%%

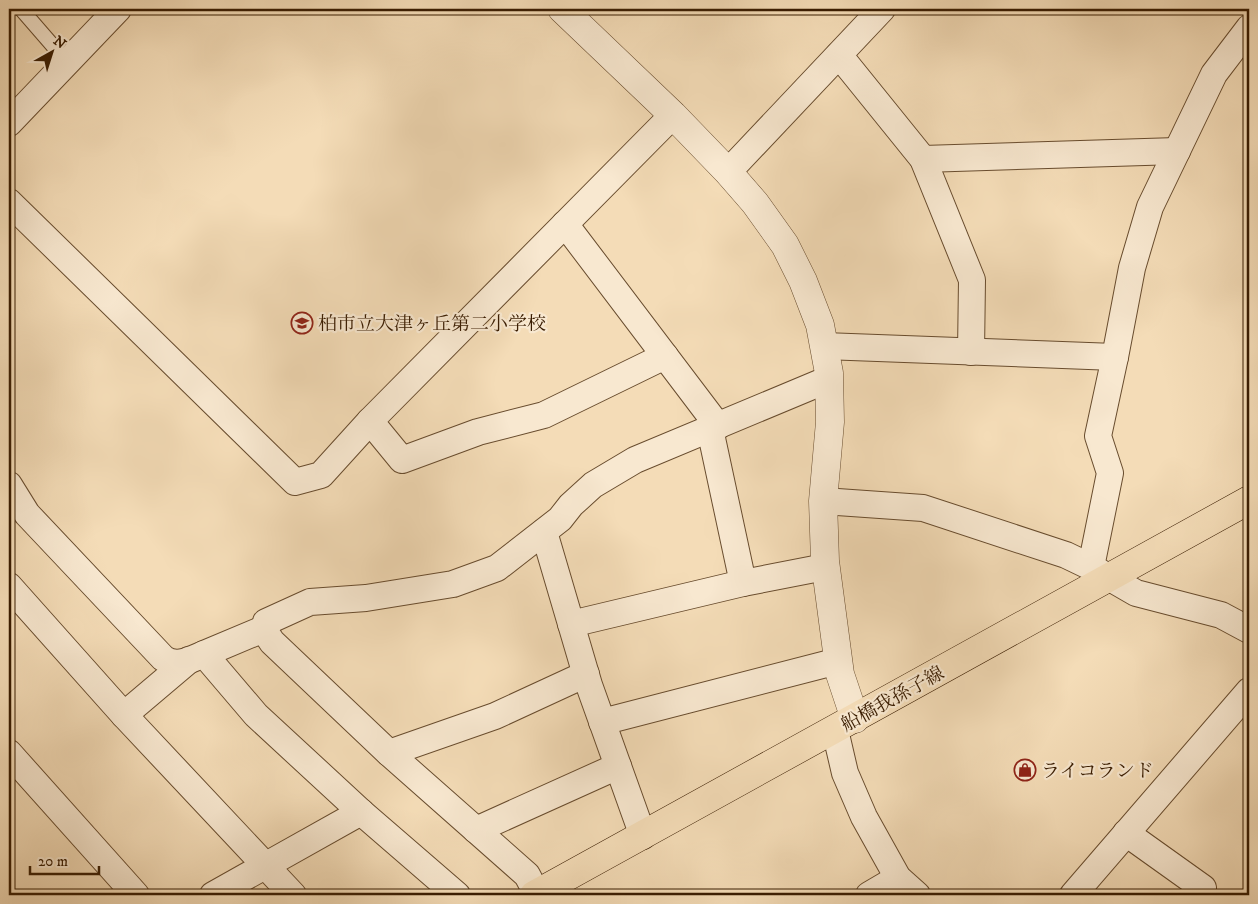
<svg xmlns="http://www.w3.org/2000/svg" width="1258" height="904" font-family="'IM FELL DW Pica','Noto Serif JP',serif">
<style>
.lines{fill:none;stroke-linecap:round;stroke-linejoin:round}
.service-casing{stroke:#684c2e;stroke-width:16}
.minor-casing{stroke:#684c2e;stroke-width:28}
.tertiary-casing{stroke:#684c2e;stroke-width:29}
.primary-casing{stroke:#391c01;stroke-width:29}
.service{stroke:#f8e8d0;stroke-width:14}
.minor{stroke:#f8e8d0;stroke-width:26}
.tertiary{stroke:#f8e8d0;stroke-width:28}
.primary{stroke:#f4dcb7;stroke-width:28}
.labels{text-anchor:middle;stroke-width:4.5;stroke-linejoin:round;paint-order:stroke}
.poi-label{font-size:19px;fill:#391c01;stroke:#f8e8d0;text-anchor:start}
.street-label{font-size:19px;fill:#391c01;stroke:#f8e8d0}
</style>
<rect width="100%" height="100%" fill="#f4dcb7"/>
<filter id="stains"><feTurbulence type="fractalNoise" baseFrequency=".004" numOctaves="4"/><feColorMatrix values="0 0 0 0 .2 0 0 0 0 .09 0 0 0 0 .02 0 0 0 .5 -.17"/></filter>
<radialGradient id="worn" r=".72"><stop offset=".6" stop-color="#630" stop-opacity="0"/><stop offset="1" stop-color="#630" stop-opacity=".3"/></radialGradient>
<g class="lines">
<g class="service-casing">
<polyline id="service" points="21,9 67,62"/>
</g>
<g class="minor-casing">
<g id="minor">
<polyline points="839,55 923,159 972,280 971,352"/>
<polyline points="9,123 118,9"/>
<polyline points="923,159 1177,151"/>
<polyline points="728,172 882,9"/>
<polyline points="9,202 295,482 321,475 370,421"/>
<polyline points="565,224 718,426"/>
<polyline points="824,346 1115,357"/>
<polyline points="665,356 544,415 478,432 402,460 370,421 673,115"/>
<polyline points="710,429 743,583"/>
<path d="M 9,485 L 27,514 L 163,658 C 176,668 190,660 204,654 L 256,715 L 361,812 L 457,895"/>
<polyline points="823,501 923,508 1066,555 1091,567 1136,593 1221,615 1249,630"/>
<polyline points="544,532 589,685 643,836"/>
<polyline points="1091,567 1110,473 1098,436 1115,357 1132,268 1150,207 1214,74 1249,28"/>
<polyline points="9,586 124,715 293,895"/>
<polyline points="571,624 743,583 825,567"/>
<polyline points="204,654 266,628"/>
<polyline points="124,715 189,660"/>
<polyline points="602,722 838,661"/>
<polyline points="835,730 845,773 864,817 898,878 917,895"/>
<polyline points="9,753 136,895"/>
<polyline points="389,753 495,716 586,674"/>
<polyline points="476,830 618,766"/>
<polyline points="1126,833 1203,888"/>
<polyline points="537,894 527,875 389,753 272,642 266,633 266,622 310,602 366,598 453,584 497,568 560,519 571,505 593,485 635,460 829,379"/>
<polyline points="213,895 361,812"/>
<polyline points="869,895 898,878"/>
<polyline points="1073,895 1249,691"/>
</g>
</g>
<g class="tertiary-casing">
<polyline id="tertiary" points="562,9 673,115 728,172 755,203 785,245 803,281 820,325 829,373 830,422 823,501 825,561 840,674 855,719"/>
</g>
<g class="primary-casing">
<polyline id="primary" points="534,895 1249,500"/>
</g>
<use href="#service" class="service"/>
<use href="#minor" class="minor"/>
<use href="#tertiary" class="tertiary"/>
<use href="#primary" class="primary"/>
</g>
<defs>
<g id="school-ring" transform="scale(1.125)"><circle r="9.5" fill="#f8e8d0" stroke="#8f2418" stroke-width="1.5"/><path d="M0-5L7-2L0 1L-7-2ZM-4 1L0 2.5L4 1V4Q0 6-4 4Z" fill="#8f2418"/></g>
<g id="shop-ring" transform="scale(1.125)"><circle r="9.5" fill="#f8e8d0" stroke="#8f2418" stroke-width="1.5"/><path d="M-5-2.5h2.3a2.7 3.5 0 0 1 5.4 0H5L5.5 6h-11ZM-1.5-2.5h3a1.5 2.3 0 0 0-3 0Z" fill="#8f2418"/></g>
</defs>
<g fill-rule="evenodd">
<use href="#school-ring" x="302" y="323"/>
<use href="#shop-ring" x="1025" y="770"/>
</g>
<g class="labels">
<g class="poi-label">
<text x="318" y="330">柏市立大津ヶ丘第二小学校</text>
<text x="1041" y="777">ライコランド</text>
</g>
<g class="street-label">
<text transform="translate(892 698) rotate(-29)" y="7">船橋我孫子線</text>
</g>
</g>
<rect width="1258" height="904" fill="none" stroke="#f4dcb7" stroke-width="30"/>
<rect x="10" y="10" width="1238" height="884" fill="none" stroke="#391c01" stroke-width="2.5"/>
<rect x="15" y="15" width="1228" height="874" fill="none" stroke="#391c01"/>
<g transform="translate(52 52) rotate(39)" stroke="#f8e8d0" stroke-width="4" paint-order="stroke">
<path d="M0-4L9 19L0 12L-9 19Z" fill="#391c01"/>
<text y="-8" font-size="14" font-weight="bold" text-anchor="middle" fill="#391c01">N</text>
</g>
<path d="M30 866v8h69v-8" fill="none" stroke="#391c01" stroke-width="2.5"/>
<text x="38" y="866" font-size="15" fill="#391c01" stroke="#f8e8d0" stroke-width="4" paint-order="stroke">20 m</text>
<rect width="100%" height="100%" filter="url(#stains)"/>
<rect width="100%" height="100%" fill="url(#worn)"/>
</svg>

%%

■ **ACTIVITY**: Retype the records in full, exactly as given, and omit the pictures.

■ **ANSWER BOX**:
<svg xmlns="http://www.w3.org/2000/svg" width="1258" height="904" font-family="'IM FELL DW Pica','Noto Serif JP',serif">
<style>
.lines{fill:none;stroke-linecap:round;stroke-linejoin:round}
.service-casing{stroke:#684c2e;stroke-width:16}
.minor-casing{stroke:#684c2e;stroke-width:28}
.tertiary-casing{stroke:#684c2e;stroke-width:29}
.primary-casing{stroke:#391c01;stroke-width:29}
.service{stroke:#f8e8d0;stroke-width:14}
.minor{stroke:#f8e8d0;stroke-width:26}
.tertiary{stroke:#f8e8d0;stroke-width:28}
.primary{stroke:#f4dcb7;stroke-width:28}
.labels{text-anchor:middle;stroke-width:4.5;stroke-linejoin:round;paint-order:stroke}
.poi-label{font-size:19px;fill:#391c01;stroke:#f8e8d0;text-anchor:start}
.street-label{font-size:19px;fill:#391c01;stroke:#f8e8d0}
</style>
<rect width="100%" height="100%" fill="#f4dcb7"/>
<filter id="stains"><feTurbulence type="fractalNoise" baseFrequency=".004" numOctaves="4"/><feColorMatrix values="0 0 0 0 .2 0 0 0 0 .09 0 0 0 0 .02 0 0 0 .5 -.17"/></filter>
<radialGradient id="worn" r=".72"><stop offset=".6" stop-color="#630" stop-opacity="0"/><stop offset="1" stop-color="#630" stop-opacity=".3"/></radialGradient>
<g class="lines">
<g class="service-casing">
<polyline id="service" points="21,9 67,62"/>
</g>
<g class="minor-casing">
<g id="minor">
<polyline points="839,55 923,159 972,280 971,352"/>
<polyline points="9,123 118,9"/>
<polyline points="923,159 1177,151"/>
<polyline points="728,172 882,9"/>
<polyline points="9,202 295,482 321,475 370,421"/>
<polyline points="565,224 718,426"/>
<polyline points="824,346 1115,357"/>
<polyline points="665,356 544,415 478,432 402,460 370,421 673,115"/>
<polyline points="710,429 743,583"/>
<path d="M 9,485 L 27,514 L 163,658 C 176,668 190,660 204,654 L 256,715 L 361,812 L 457,895"/>
<polyline points="823,501 923,508 1066,555 1091,567 1136,593 1221,615 1249,630"/>
<polyline points="544,532 589,685 643,836"/>
<polyline points="1091,567 1110,473 1098,436 1115,357 1132,268 1150,207 1214,74 1249,28"/>
<polyline points="9,586 124,715 293,895"/>
<polyline points="571,624 743,583 825,567"/>
<polyline points="204,654 266,628"/>
<polyline points="124,715 189,660"/>
<polyline points="602,722 838,661"/>
<polyline points="835,730 845,773 864,817 898,878 917,895"/>
<polyline points="9,753 136,895"/>
<polyline points="389,753 495,716 586,674"/>
<polyline points="476,830 618,766"/>
<polyline points="1126,833 1203,888"/>
<polyline points="537,894 527,875 389,753 272,642 266,633 266,622 310,602 366,598 453,584 497,568 560,519 571,505 593,485 635,460 829,379"/>
<polyline points="213,895 361,812"/>
<polyline points="869,895 898,878"/>
<polyline points="1073,895 1249,691"/>
</g>
</g>
<g class="tertiary-casing">
<polyline id="tertiary" points="562,9 673,115 728,172 755,203 785,245 803,281 820,325 829,373 830,422 823,501 825,561 840,674 855,719"/>
</g>
<g class="primary-casing">
<polyline id="primary" points="534,895 1249,500"/>
</g>
<use href="#service" class="service"/>
<use href="#minor" class="minor"/>
<use href="#tertiary" class="tertiary"/>
<use href="#primary" class="primary"/>
</g>
<defs>
<g id="school-ring" transform="scale(1.125)"><circle r="9.5" fill="#f8e8d0" stroke="#8f2418" stroke-width="1.5"/><path d="M0-5L7-2L0 1L-7-2ZM-4 1L0 2.5L4 1V4Q0 6-4 4Z" fill="#8f2418"/></g>
<g id="shop-ring" transform="scale(1.125)"><circle r="9.5" fill="#f8e8d0" stroke="#8f2418" stroke-width="1.5"/><path d="M-5-2.5h2.3a2.7 3.5 0 0 1 5.4 0H5L5.5 6h-11ZM-1.5-2.5h3a1.5 2.3 0 0 0-3 0Z" fill="#8f2418"/></g>
</defs>
<g fill-rule="evenodd">
<use href="#school-ring" x="302" y="323"/>
<use href="#shop-ring" x="1025" y="770"/>
</g>
<g class="labels">
<g class="poi-label">
<text x="318" y="330">柏市立大津ヶ丘第二小学校</text>
<text x="1041" y="777">ライコランド</text>
</g>
<g class="street-label">
<text transform="translate(892 698) rotate(-29)" y="7">船橋我孫子線</text>
</g>
</g>
<rect width="1258" height="904" fill="none" stroke="#f4dcb7" stroke-width="30"/>
<rect x="10" y="10" width="1238" height="884" fill="none" stroke="#391c01" stroke-width="2.5"/>
<rect x="15" y="15" width="1228" height="874" fill="none" stroke="#391c01"/>
<g transform="translate(52 52) rotate(39)" stroke="#f8e8d0" stroke-width="4" paint-order="stroke">
<path d="M0-4L9 19L0 12L-9 19Z" fill="#391c01"/>
<text y="-8" font-size="14" font-weight="bold" text-anchor="middle" fill="#391c01">N</text>
</g>
<path d="M30 866v8h69v-8" fill="none" stroke="#391c01" stroke-width="2.5"/>
<text x="38" y="866" font-size="15" fill="#391c01" stroke="#f8e8d0" stroke-width="4" paint-order="stroke">20 m</text>
<rect width="100%" height="100%" filter="url(#stains)"/>
<rect width="100%" height="100%" fill="url(#worn)"/>
</svg>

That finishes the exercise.